Les communautés universitaires et les politiques s’emparent peu à peu du délicat sujet de la violence sexuelle sur les campus. La publication le 21 mars du rapport parlementaire du Comité permanent de la condition féminine sur la violence fondée sur le sexe a contribué à mettre en avant un phénomène inquiétant, certainement sous-estimé en raison du silence des victimes. Le document de 160 pages intitulé Agir pour mettre fin à la violence faite aux jeunes femmes et aux filles au Canada met le doigt sur une réalité aux multiples facettes, du harcèlement de rue à la cyberviolence, et apporte plusieurs recommandations, visant notamment les campus.
Regards concupiscents, plaisanteries dégradantes, attouchements… les jeunes femmes sont particulièrement exposées dans les bars des campus, les résidences et les quartiers environnants, souligne le rapport. Au total, 700 agressions ont été recensées entre 2009 et 2015 au Canada. Dans 80 % des cas, elles sont commises par une connaissance de la victime et les deux tiers surviennent durant les huit premières semaines de cours. De 20 à 25% des femmes en âge de fréquenter le collège ou l’université subiront ainsi une forme ou une autre d’agression sexuelle pendant leurs études.
Derrière ces chiffres, les répercussions sont durables et la cicatrice psychologique conduit parfois à l’abandon des études. Près d’une victime sur deux rapporte des conséquences préjudiciables affectant une ou plusieurs sphères de sa vie, telles que la réussite scolaire ou professionnelle, la vie personnelle ou sociale, la santé physique comme mentale. Pour une victime sur dix, les conséquences s’apparentent au trouble de stress posttraumatique.

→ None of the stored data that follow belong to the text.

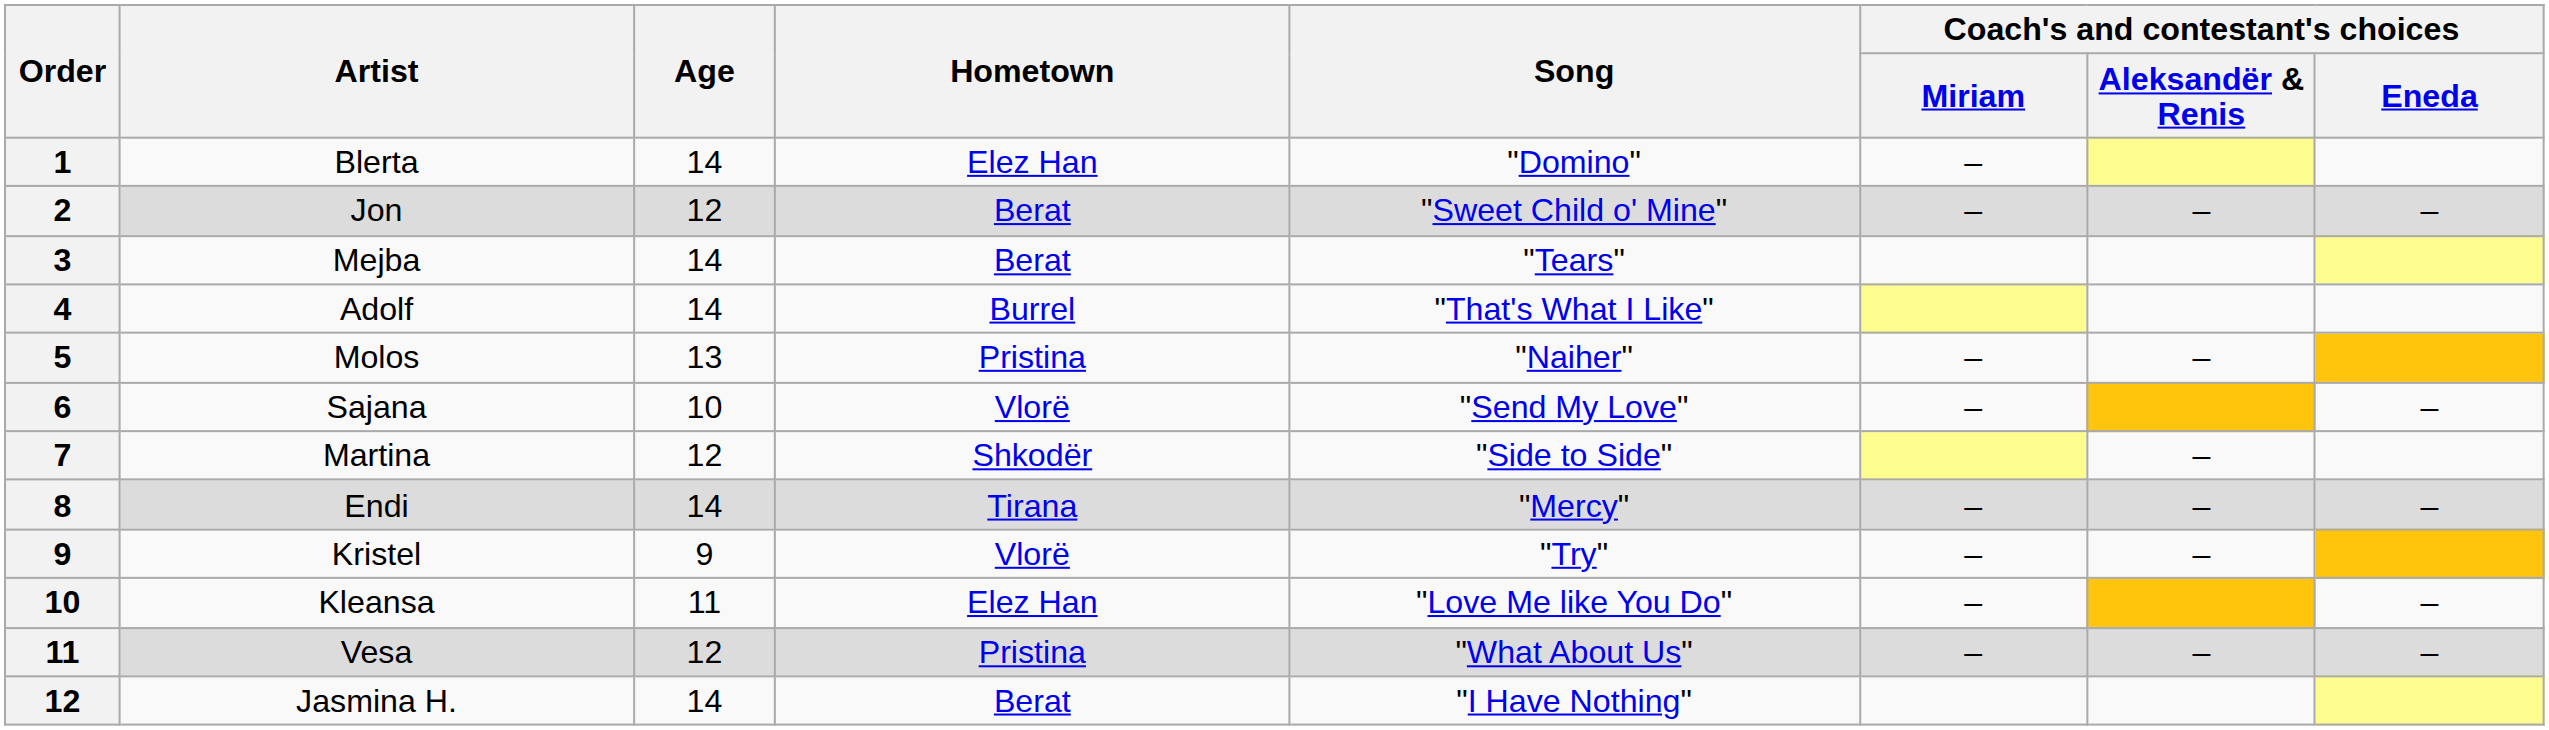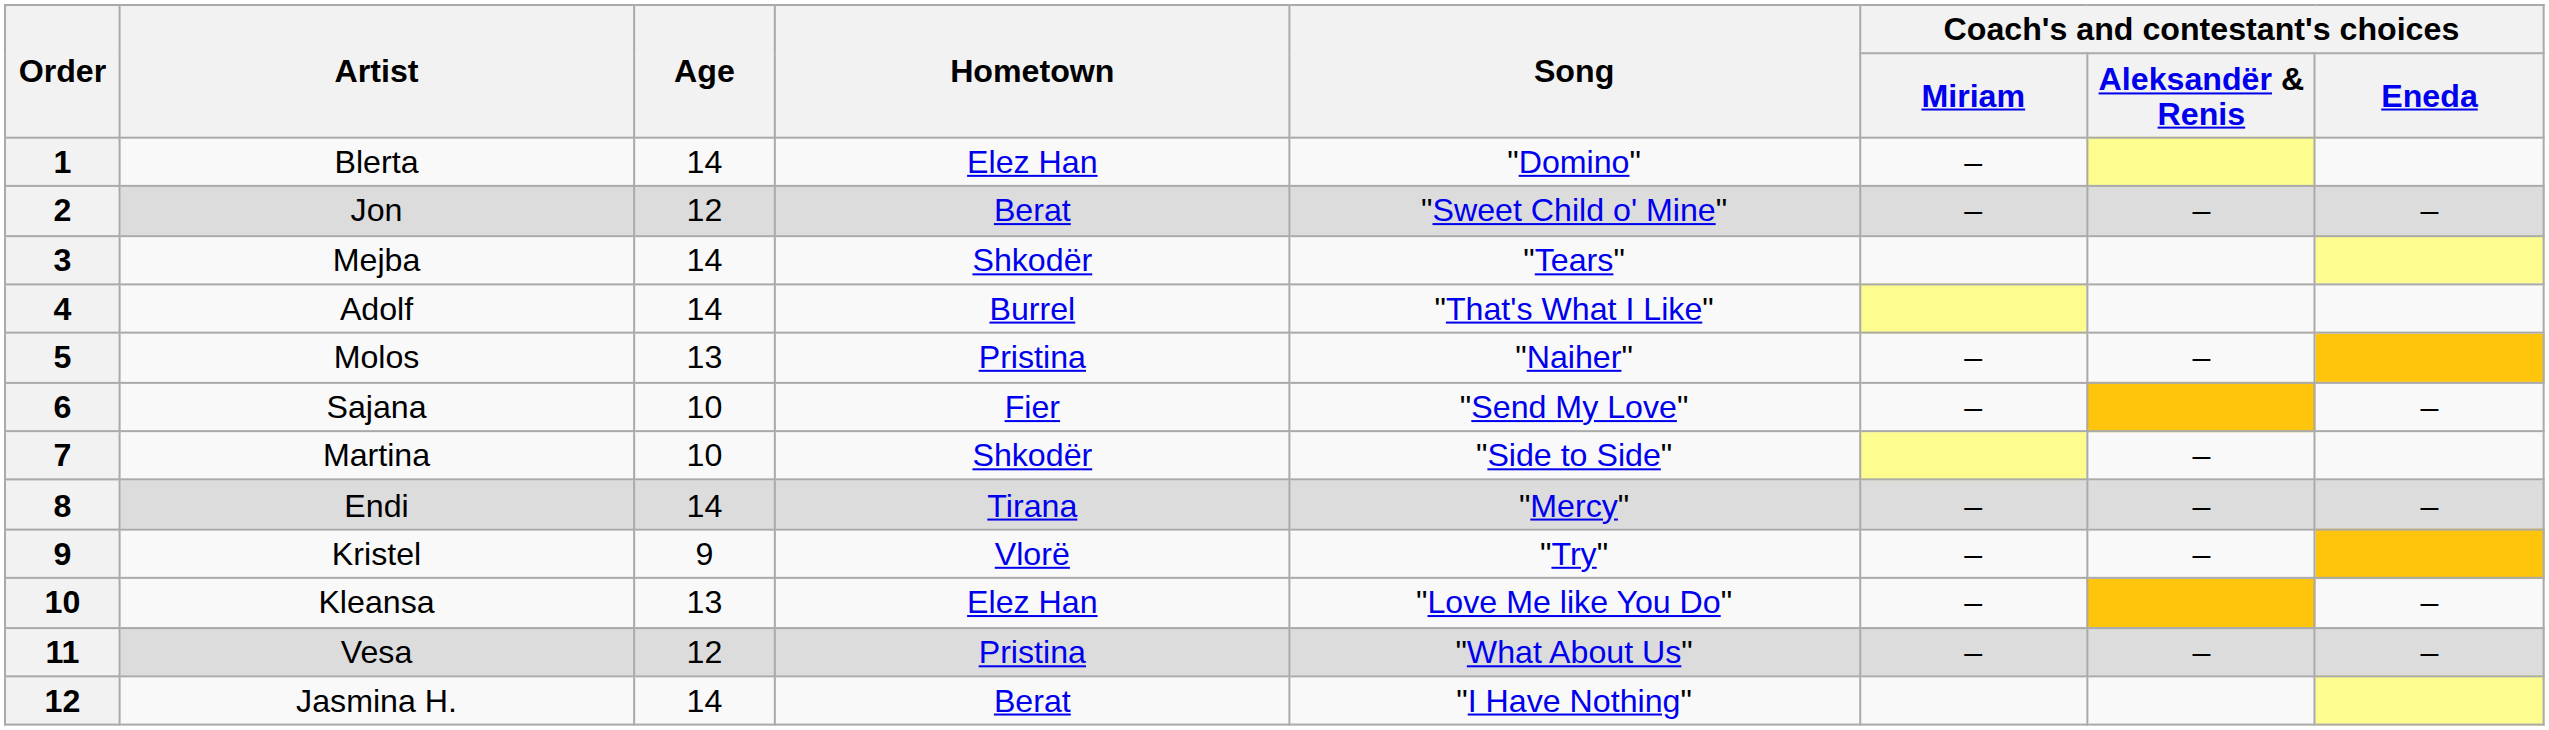Mejba | Hometown: Berat -> Shkodër
Sajana | Hometown: Vlorë -> Fier
Martina | Age: 12 -> 10
Kleansa | Age: 11 -> 13
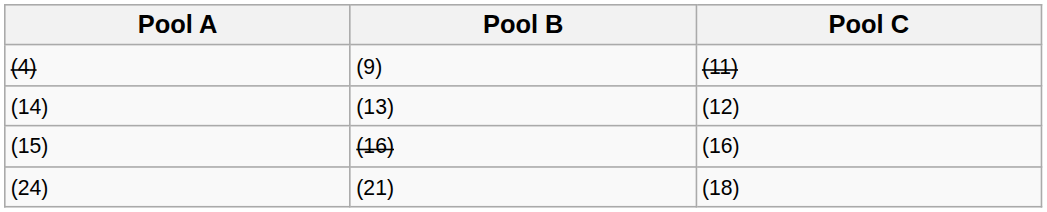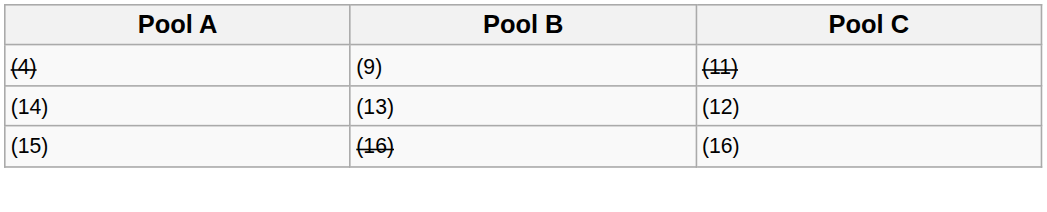- row: (24) | (21) | (18)
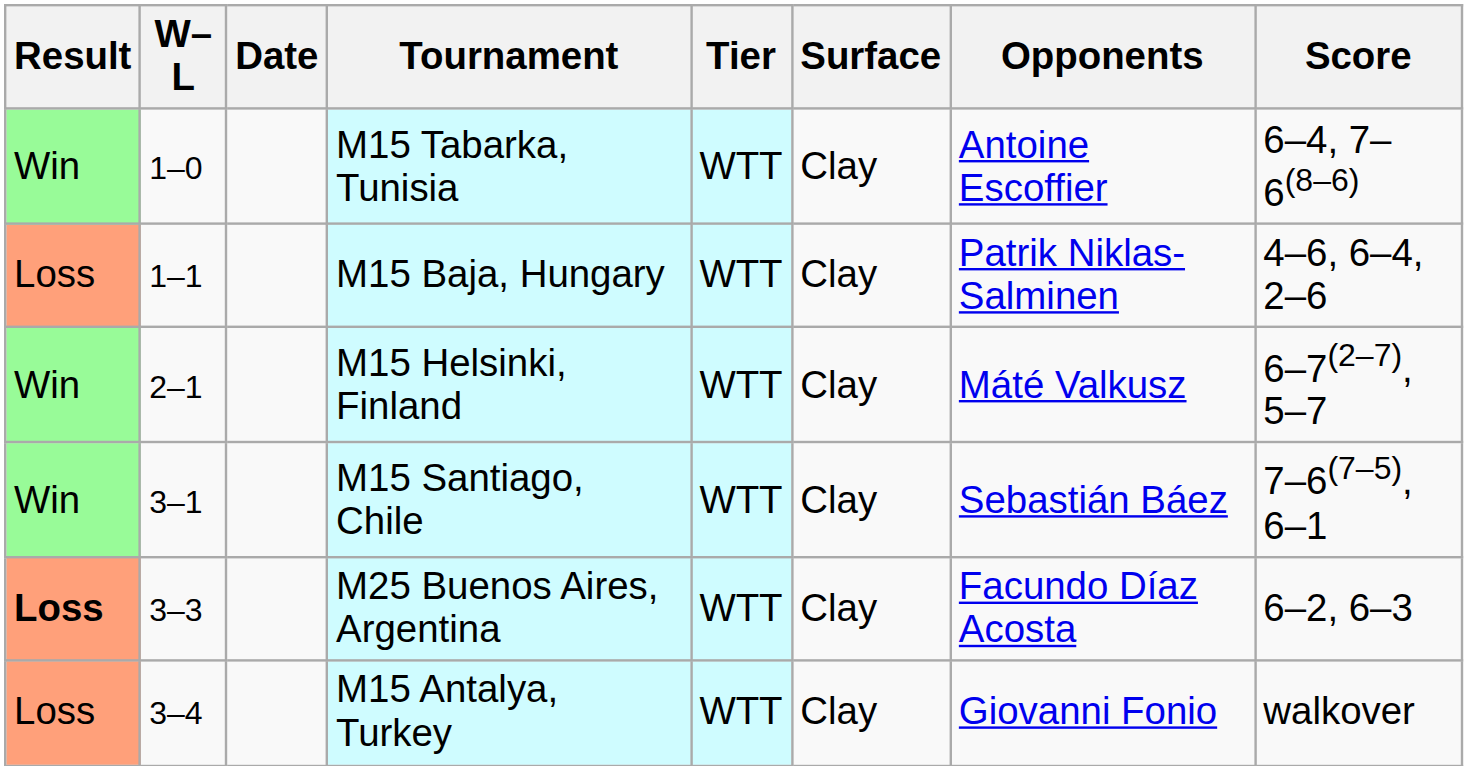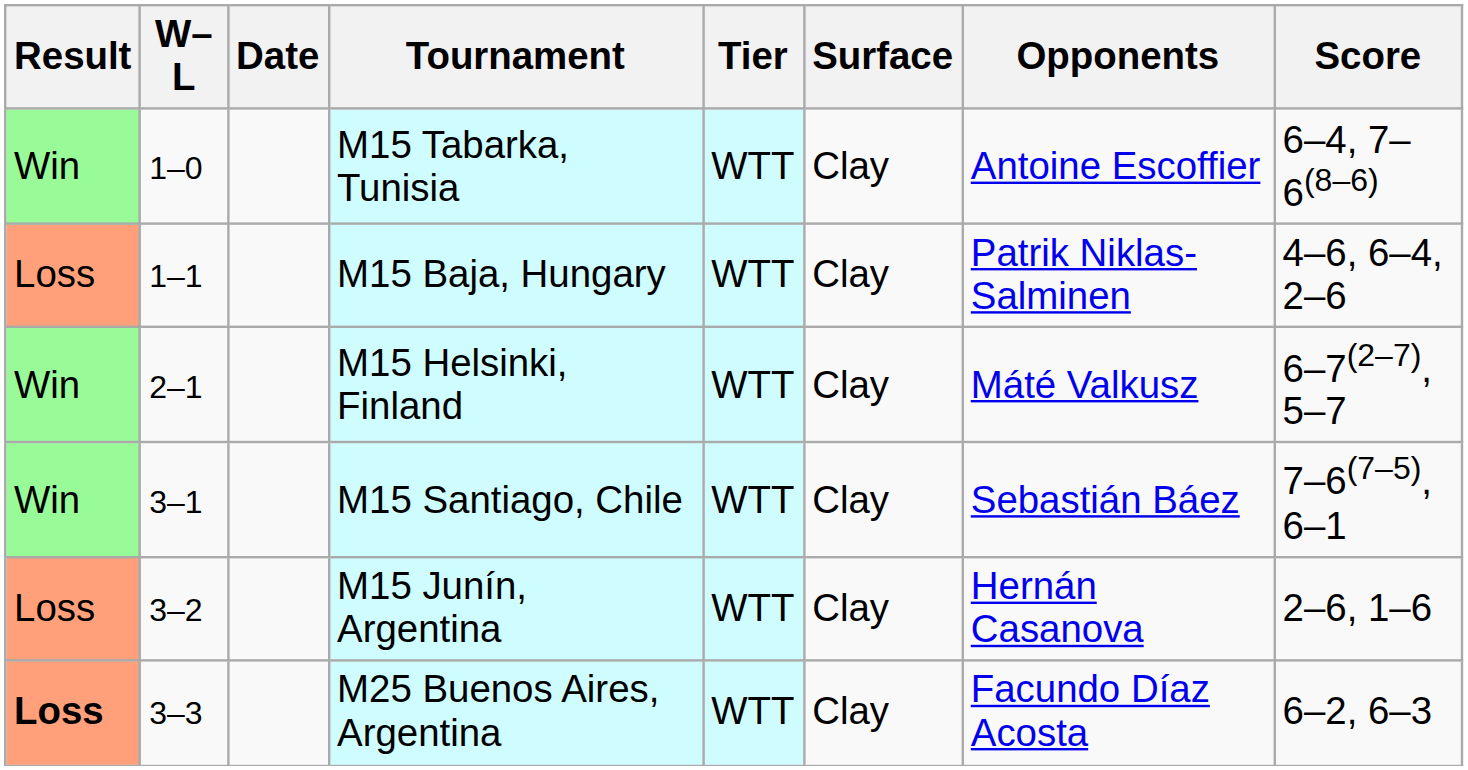+ row: Loss | 3–2 | M15 Junín, Argentina | WTT | Clay | Hernán Casanova | 2–6, 1–6
- row: Loss | 3–4 | M15 Antalya, Turkey | WTT | Clay | Giovanni Fonio | walkover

Pour lutter contre ce fléau, le rapport préconise que les universités divulguent leurs statistiques sur les cas de violences sexuelles dans leur campus et se dotent de politiques qui permettent de mieux informer leur communauté des démarches à entreprendre et des canaux existants pour appuyer les victimes et témoins.
Le même rapport suggère au gouvernement fédéral de prendre sérieusement les choses en main et d’encourager tous les gouvernements à discuter des mécanismes, notamment législatifs, par lesquels les établissements d’enseignement postsecondaires pourraient être obligés de mettre en œuvre des politiques distinctes en ce qui concerne les agressions sexuelles. Le financement d’une campagne nationale de sensibilisation et une collaboration plus étroite avec les organismes communautaires figurent parmi les autres recommandations.
À l’origine de plusieurs campagnes de sensibilisation sur le consentement et satisfaite d’avoir été entendue sur plusieurs points, la Fédération canadienne des étudiantes et étudiants regrette toutefois que le rapport ne se traduise pas dans les faits par une loi.
« Cela restera vraisemblablement à l’état de recommandations, glisse Anne-Marie Roy, vice-présidente nationale de l’organisation étudiante. Rien ne contraindra les établissements postsecondaires à respecter ces améliorations. C’est donc aux étudiants de se battre pour bien négocier la mise en place de protocoles et de services d’aide. Ces outils, obligatoires dans certaines provinces comme l’Ontario, doivent s’appuyer sur l’expérience des survivantes et être gérés par les étudiants eux-mêmes, en collaboration avec les organismes existants. »
La balle est désormais dans le camp des universités. Certaines n’ont pas attendu un renforcement de l’arsenal législatif pour prendre leurs responsabilités. À l’Université de Windsor par exemple, des ateliers gratuits viennent d’être mis en place, depuis avril, afin de sensibiliser les professeurs et le personnel et les aider à mieux appréhender la question : savoir écouter avec empathie les victimes sans les juger, ni se substituer aux autorités judiciaires. Une centaine d’employés se sont inscrits à cette formation de trois heures.
La route est encore longue et semée de préjugés.

Photo : La Fédération canadienne des étudiantes et des étudiants (FCÉÉ) a dédié un forum à la culture du consentement.